Patient-derived RPE differentiation. (A–C) Phase contrast images of patient-derived RPE cells (D80) from control (A) and two patients (P1—B and P2—C) carrying the IVS30 + 1321 A>G variant. Scale bars = 1000 uM. (D and E) Immunocytochemical analysis of iPSC-derived RPE cells from control (D) and patients (P1—E and P2—F) at D80. ZO-1, DAPI. (G–J) rt-PCR analysis targeted against the RPE cell markers MITF (G), CRALBP (H), BEST1 (I). Patient-derived RPE demonstrate ~3.5 and ~2 fold increased exon 30.1 inclusion (J), respectively. Error bars represent S.E.M. N = 3.

Figure 5

Color fundus photography and OCT obtained from patients with IVS30 + 1321. (A) Color fundus photograph of the right eye of P1, a 27-year-old woman with 20/100 acuity. There is an oval zone of atrophy with a shiny base centered on the foveola and ringed by a few small yellow flecks. (B) OCT of the right eye of P1 reveals central outer retinal loss and an RPE hypertransmission defect corresponding to the atrophy seen on the fundus image. (C) Color fundus photograph of the right eye of P4, a 30-year-old man with 20/15 acuity. There are numerous bright yellow flecks throughout the posterior pole that spare the central 1.5 mm. (D) OCT of the right eye of P4 shows intact retinal layers except for two hyperreflective deposits located between the ellipsoid band and the RPE. (E) Color fundus photograph of the right eye of P9, a 62-year-old man with 20/25-1 acuity.

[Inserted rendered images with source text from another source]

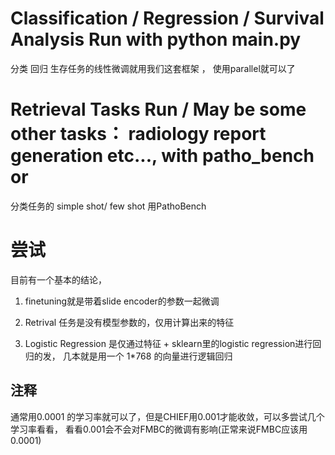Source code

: # Classification / Regression / Survival Analysis Run with python main.py 
分类 回归 生存任务的线性微调就用我们这套框架 ， 使用parallel就可以了
# Retrieval Tasks Run / May be some other tasks： radiology report generation etc..., with patho_bench or
分类任务的 simple shot/ few shot 用PathoBench

# 尝试
目前有一个基本的结论，
1. finetuning就是带着slide encoder的参数一起微调
2. Retrival 任务是没有模型参数的，仅用计算出来的特征

3. Logistic Regression 是仅通过特征 + sklearn里的logistic regression进行回归的发， 几本就是用一个 1*768 的向量进行逻辑回归



## 注释
通常用0.0001 的学习率就可以了，但是CHIEF用0.001才能收敛，可以多尝试几个学习率看看，
看看0.001会不会对FMBC的微调有影响(正常来说FMBC应该用0.0001)
 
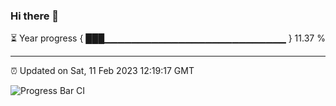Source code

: ### Hi there 👋

⏳ Year progress { ███▁▁▁▁▁▁▁▁▁▁▁▁▁▁▁▁▁▁▁▁▁▁▁▁▁▁▁ } 11.37 %

---

⏰ Updated on Sat, 11 Feb 2023 12:19:17 GMT

![Progress Bar CI](https://github.com/liununu/liununu/workflows/Progress%20Bar%20CI/badge.svg)
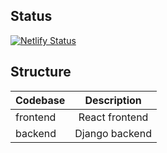 ## Status
[![Netlify Status](https://api.netlify.com/api/v1/badges/7d20a3c5-120d-4374-a835-c4529998a4e8/deploy-status)](https://app.netlify.com/sites/politiker24/deploys)

## Structure

| Codebase |      Description      |
| :------- | :-------------------: |
| frontend |    React frontend     |
| backend  |    Django backend     |
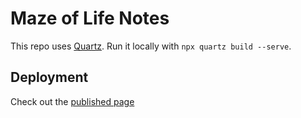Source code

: # Maze of Life Notes
This repo uses [Quartz](https://quartz.jzhao.xyz/). Run it locally with `npx quartz build --serve`.
## Deployment
Check out the [published page](https://aldman123.github.io/TombOfAnnihilationNotes/)

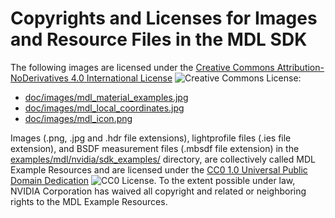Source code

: Copyrights and Licenses for Images and Resource Files in the MDL SDK
====================================================================

The following images are licensed under the
[Creative Commons Attribution-NoDerivatives 4.0 International
License](http://creativecommons.org/licenses/by-nd/4.0/)
![Creative Commons License](https://i.creativecommons.org/l/by-nd/4.0/80x15.png):

* [doc/images/mdl_material_examples.jpg](doc/images/mdl_material_examples.jpg)
* [doc/images/mdl_local_coordinates.jpg](doc/images/mdl_local_coordinates.jpg)
* [doc/images/mdl_icon.png](doc/images/mdl_icon.png)

Images (.png, .jpg and .hdr file extensions), lightprofile files (.ies file
extension), and BSDF measurement files (.mbsdf file extension) in the
[examples/mdl/nvidia/sdk_examples/](examples/mdl/nvidia/sdk_examples/)
directory, are collectively called MDL Example Resources and are licensed under
the [CC0 1.0 Universal Public Domain
Dedication](http://creativecommons.org/publicdomain/zero/1.0/)
![CC0 License](https://licensebuttons.net/p/zero/1.0/80x15.png). To the extent
possible under law, NVIDIA Corporation has waived all copyright and related or
neighboring rights to the MDL Example Resources.

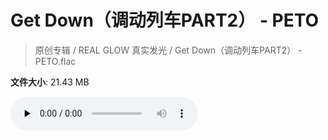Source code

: # Get Down（调动列车PART2） - PETO

> 原创专辑 / REAL GLOW 真实发光 / Get Down（调动列车PART2） - PETO.flac

**文件大小**: 21.43 MB

<audio preload="none" controls><source src="https://file.hsyhx.top/archive/原创专辑/REAL_GLOW_真实发光/Get Down（调动列车PART2） - PETO.flac" type="audio/mpeg">您的浏览器不支持此音频格式</audio>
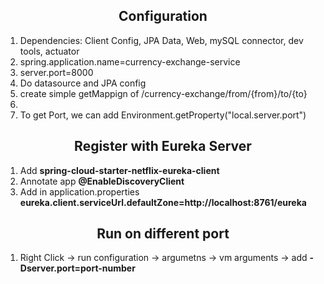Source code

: <h2 align="center">Configuration</h2>
<ol>
	<li>Dependencies: Client Config, JPA Data, Web, mySQL connector, dev tools, actuator</li>
	<li>spring.application.name=currency-exchange-service</li>
	<li>server.port=8000</li>
	<li>Do datasource and JPA config</li>
	<li>create simple getMappign of /currency-exchange/from/{from}/to/{to}<li>
	<li>To get Port, we can add Environment.getProperty("local.server.port")</li>
</ol>

<h2 align="center">Register with Eureka Server</h2>
<ol>
	<li>Add <strong>spring-cloud-starter-netflix-eureka-client</strong></li>
	<li>Annotate app <strong>@EnableDiscoveryClient</strong></li>
	<li>Add in application.properties <strong>eureka.client.serviceUrl.defaultZone=http://localhost:8761/eureka</strong></li>
</ol>


<h2 align="center">Run on different port</h2>
<ol>
	<li>Right Click -> run configuration -> argumetns -> vm arguments -> add <strong>-Dserver.port=port-number</strong></li>
</ol>


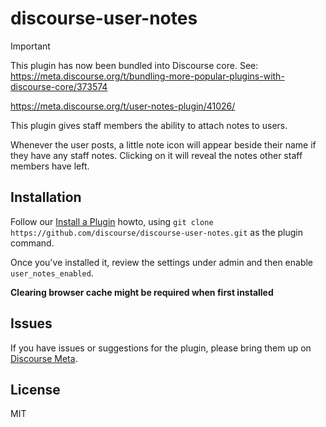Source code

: # discourse-user-notes

> [!IMPORTANT]
> This plugin has now been bundled into Discourse core. See: https://meta.discourse.org/t/bundling-more-popular-plugins-with-discourse-core/373574

https://meta.discourse.org/t/user-notes-plugin/41026/

This plugin gives staff members the ability to attach notes to users.

Whenever the user posts, a little note icon will appear beside their name if they have
any staff notes. Clicking on it will reveal the notes other staff members have left.

## Installation

Follow our [Install a Plugin](https://meta.discourse.org/t/install-a-plugin/19157) howto, using
`git clone https://github.com/discourse/discourse-user-notes.git` as the plugin command.

Once you've installed it, review the settings under admin and then enable
`user_notes_enabled`.

**Clearing browser cache might be required when first installed**

## Issues

If you have issues or suggestions for the plugin, please bring them up on [Discourse Meta](https://meta.discourse.org).

## License

MIT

There is extensive macular RPE atrophy circumscribing the fovea with peninsular sparing of the foveal center. More peripherally there are numerous yellow flecks arranged in a reticular pattern, many of which are associated with hyperpigmentation and early atrophy. There is relative sparing of the peripapillary retina. (F) OCT of the right eye of P9 reveals temporal RPE and outer retinal atrophy with a zone of RPE hyper-transmission that reaches the fovea. The nasal retinal laminations are largely preserved with several small foci of incomplete outer retinal atrophy and pigment migration. The green arrow in the fundus photos (A, C, and E) represents the position of the OCT scan.